◆ **WORK INSTRUCTION**
Show every line from the data below that includes "pour".

Collected data:

=====

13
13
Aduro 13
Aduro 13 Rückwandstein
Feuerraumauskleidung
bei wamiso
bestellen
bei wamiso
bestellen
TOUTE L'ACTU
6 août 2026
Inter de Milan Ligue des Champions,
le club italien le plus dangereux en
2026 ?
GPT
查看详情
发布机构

=====

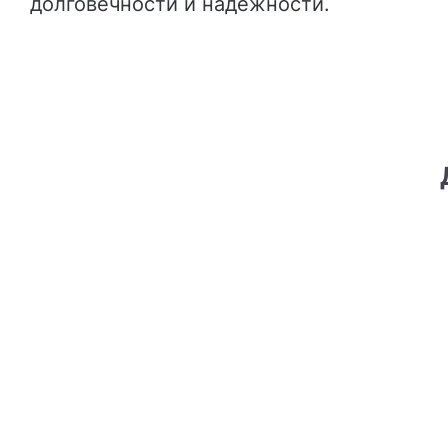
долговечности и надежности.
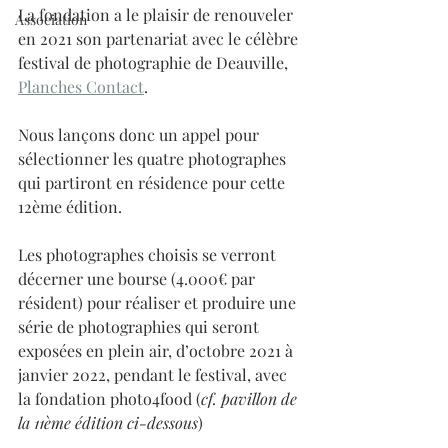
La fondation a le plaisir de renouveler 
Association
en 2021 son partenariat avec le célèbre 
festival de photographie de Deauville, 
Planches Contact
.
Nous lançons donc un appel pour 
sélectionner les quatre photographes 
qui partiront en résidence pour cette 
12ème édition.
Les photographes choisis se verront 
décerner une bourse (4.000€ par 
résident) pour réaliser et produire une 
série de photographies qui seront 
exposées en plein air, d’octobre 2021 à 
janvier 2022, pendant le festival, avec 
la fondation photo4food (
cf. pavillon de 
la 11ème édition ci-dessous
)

=====

◆ **OUTPUT BELOW**
Nous lançons donc un appel pour 
qui partiront en résidence pour cette 
résident) pour réaliser et produire une 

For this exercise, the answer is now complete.